Chapter XII - Inglesham

Where Thames Smooth Waters Glide - Inglesham,
Map: Inglesham

Do not attempt to force the Thames above Inglesham, in dry seasons, with a heavy laden double sculler! I tried it once, with the intrepidity of egregious inexperience; and after the third shallow contemplating a fourth I desisted, grateful enough to the god of the stream that after incredible efforts I managed successfully to force my craft back over the scours to Lechlade. It is better at such times, and with such a craft on your hands, to tramp the rest of the journey.

Half a mile above Lechlade stands the Round House, two hundred and fifty feet above sea level. This Martello tower-like structure, with its poplar group reminiscent of Iffley, but much more ragged, marks the junction of the Thames, the Thames and Severn Canal, and the Colne. The Thames comes round from the southwest; and the canal is the midmost of the three, barred by lock gates. It was opened under very high auspices and with golden hopes in 1799, its bed of thirty miles having taken seven years to excavate. "The canal cutters," says Mr. Hutton,"must have been quite a colony in Lechlade; the registers for one year shew six deaths and four baptisms" amongst them. It has always, however, been more or less unsuccessful, usually more. The Great Western Railway bought it up in 1893 and forthwith closed it. A trust formed by Act of Parliament then reopened it in 1895, with an annual guarantee of six hundred pounds for thirty years from various county and district councils. But the constant repairs necessary from its long summit level in porous limestone have proved too expensive for its income, and it is still maintained at a heavy loss. The Colne, the third of the trio, rises near Shipton in Gloucestershire, and runs a course of about twenty-three miles.

Inglesham church is quite close above, on the right bank. William Morris was enthusiastic about it: "a lovely little building," he thought; "like Kelmscot for size and style, but handsomer and with more old things left in it. " It is a tiny place, only forty-nine feet by thirty-six, and sadly needs repair; though not "restoration"; looking as though it had never been touched since the end of the twelfth century, when it was built and given by John to his favourite abbey at Beaulieu.

An archaic bas-relief of the Blessed Virgin and Child is built into the outer south wall, with a Hand pointing downwards to Him, as in a fragment at Latton by Cricklade; the whole surmounted with MARIA. They say it was once in the priory chapel by St.
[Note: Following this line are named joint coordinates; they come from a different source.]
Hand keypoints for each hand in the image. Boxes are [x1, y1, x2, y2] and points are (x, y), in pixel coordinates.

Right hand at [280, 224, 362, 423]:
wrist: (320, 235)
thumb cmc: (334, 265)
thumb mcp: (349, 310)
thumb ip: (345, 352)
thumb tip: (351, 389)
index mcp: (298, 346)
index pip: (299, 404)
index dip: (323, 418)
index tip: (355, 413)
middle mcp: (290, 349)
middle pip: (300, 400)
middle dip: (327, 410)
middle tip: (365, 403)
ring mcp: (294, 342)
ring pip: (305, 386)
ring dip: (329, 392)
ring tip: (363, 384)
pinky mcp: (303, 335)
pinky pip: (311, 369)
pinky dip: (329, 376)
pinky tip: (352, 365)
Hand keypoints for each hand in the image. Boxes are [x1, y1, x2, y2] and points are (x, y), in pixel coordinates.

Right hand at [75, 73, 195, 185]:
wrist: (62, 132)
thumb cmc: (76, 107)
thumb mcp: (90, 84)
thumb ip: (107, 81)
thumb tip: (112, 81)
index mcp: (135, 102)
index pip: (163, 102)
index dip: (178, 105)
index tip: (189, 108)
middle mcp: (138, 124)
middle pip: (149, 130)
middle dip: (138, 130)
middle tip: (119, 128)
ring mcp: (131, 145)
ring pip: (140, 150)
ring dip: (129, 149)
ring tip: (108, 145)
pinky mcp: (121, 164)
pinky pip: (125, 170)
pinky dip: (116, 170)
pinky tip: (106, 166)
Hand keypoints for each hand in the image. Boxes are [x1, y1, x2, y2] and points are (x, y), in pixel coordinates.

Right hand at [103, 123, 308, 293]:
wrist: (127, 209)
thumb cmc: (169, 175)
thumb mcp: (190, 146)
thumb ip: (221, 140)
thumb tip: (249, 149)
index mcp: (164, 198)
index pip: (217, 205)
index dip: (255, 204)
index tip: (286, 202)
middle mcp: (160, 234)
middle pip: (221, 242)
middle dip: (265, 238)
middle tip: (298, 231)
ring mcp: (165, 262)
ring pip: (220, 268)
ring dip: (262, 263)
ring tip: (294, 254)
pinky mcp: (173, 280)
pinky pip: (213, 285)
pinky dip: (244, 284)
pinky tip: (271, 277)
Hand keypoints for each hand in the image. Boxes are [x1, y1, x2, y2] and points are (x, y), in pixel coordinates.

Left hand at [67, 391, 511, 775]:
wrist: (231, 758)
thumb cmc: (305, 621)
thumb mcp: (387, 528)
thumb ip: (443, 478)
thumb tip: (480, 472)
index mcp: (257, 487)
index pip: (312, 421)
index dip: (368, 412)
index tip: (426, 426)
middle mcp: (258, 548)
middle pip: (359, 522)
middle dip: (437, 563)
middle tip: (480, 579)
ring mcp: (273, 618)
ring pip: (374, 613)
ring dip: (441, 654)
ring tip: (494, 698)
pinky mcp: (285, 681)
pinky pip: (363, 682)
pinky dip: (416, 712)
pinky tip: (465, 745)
John's Bridge. In the churchyard is a fine cross fifteen feet high, unusually perfect.

[ Fred, in Additions and Corrections, adds: There exists in the North Meadow in Inglesham a piece of land of about an acre, which between the twenty-fifth of March and the twelfth of August in every year reverts to the parish officers. The origin of this peculiar tenure is unknown, but the churchwardens have, from time immemorial, let the right to the grass between these dates. ]
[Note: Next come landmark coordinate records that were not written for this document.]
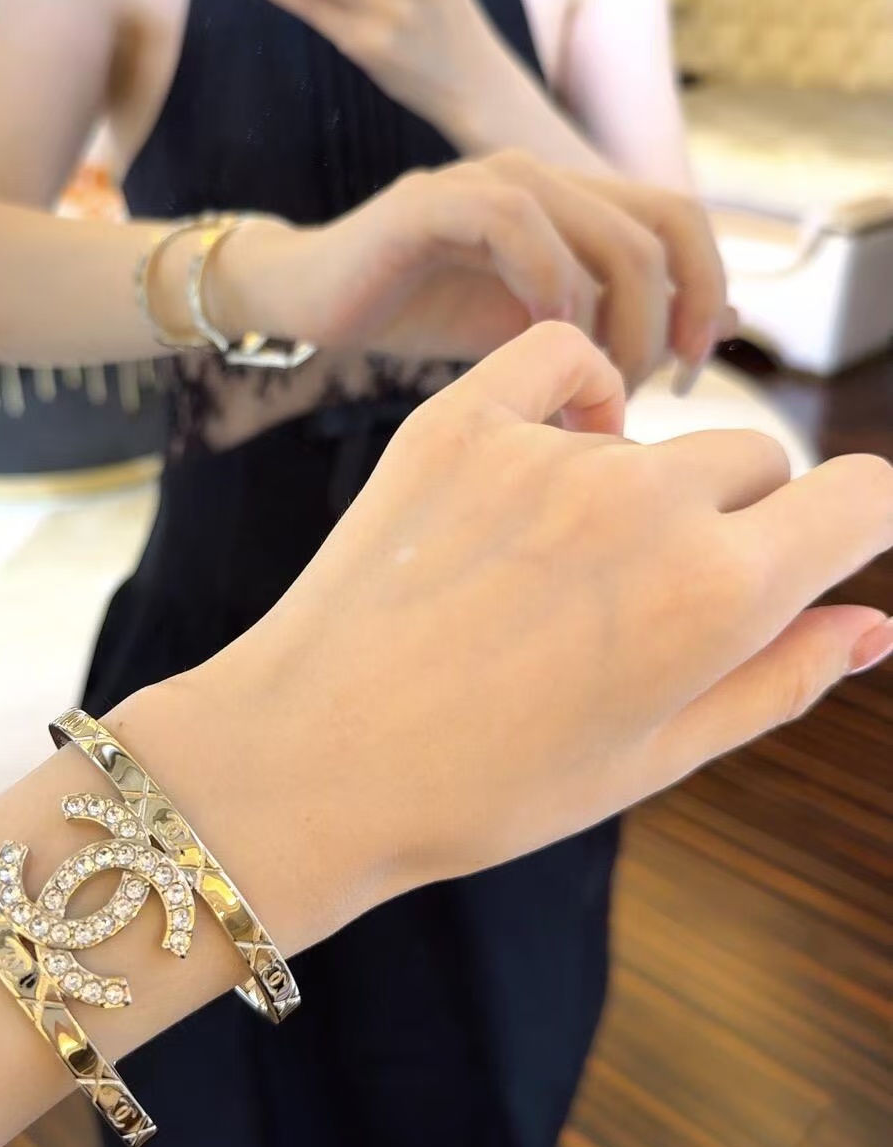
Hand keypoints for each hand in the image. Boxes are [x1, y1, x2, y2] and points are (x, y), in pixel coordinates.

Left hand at [129, 325, 892, 928]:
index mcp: (717, 596)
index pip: (862, 499)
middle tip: (636, 604)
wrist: (310, 763)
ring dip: (636, 484)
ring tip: (549, 573)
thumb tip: (877, 625)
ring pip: (654, 433)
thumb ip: (781, 681)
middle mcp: (648, 504)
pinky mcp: (459, 420)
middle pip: (755, 464)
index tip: (812, 552)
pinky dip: (573, 396)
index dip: (851, 527)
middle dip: (730, 522)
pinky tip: (546, 457)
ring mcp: (549, 451)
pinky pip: (562, 359)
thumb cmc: (484, 787)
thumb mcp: (653, 759)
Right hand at [222, 152, 730, 389]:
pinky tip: (540, 341)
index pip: (681, 221)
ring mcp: (488, 181)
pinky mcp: (432, 200)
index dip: (706, 291)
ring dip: (613, 320)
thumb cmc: (418, 311)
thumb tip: (705, 338)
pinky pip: (517, 222)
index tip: (691, 371)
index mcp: (574, 199)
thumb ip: (606, 324)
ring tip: (589, 383)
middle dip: (663, 324)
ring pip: (603, 230)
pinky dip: (547, 283)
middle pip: (658, 230)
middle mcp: (543, 174)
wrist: (310, 298)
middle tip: (632, 394)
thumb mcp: (530, 328)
A very little way upstream the River is often, as I have just said, impracticable for anything heavier than a canoe travelling very light and easy to float over the shallows, which are frequent and shew in places but an inch or two of water rippling over the white chalk pebbles for fifty yards together. And there are stretches of clotted reed that sullenly clog the whole width of the course for a quarter of a mile at a time. These scours recall what must often have been the state of the River even far lower in olden days. Dr. Plot wrote: "In dry times barges do sometimes lie aground three weeks or a month or more, as we have had sad experience in past summers. " "Flashing" was often resorted to as a relief to navigation. Stanches were placed above the shallows to dam the River, and when suddenly removed the barges were floated down by the sudden rush of water. These were the old "locks," or "whirlpools," of which I wrote at Osney.

The River Cole enters the Thames by its smaller outlet on the right bank two or three meadows above Inglesham; its larger mouth is a few yards above St. John's lock. About a quarter of a mile higher on the right bank is the boundary between Berkshire and Wiltshire. How solitary the waterside and all the surroundings are along here. Between Inglesham and Kempsford scarcely a farm to be seen, and never a village; for geological reasons, perhaps; the soil between being mostly clay and alluvial. Would this reason apply also to those long thirty miles of solitude below Lechlade?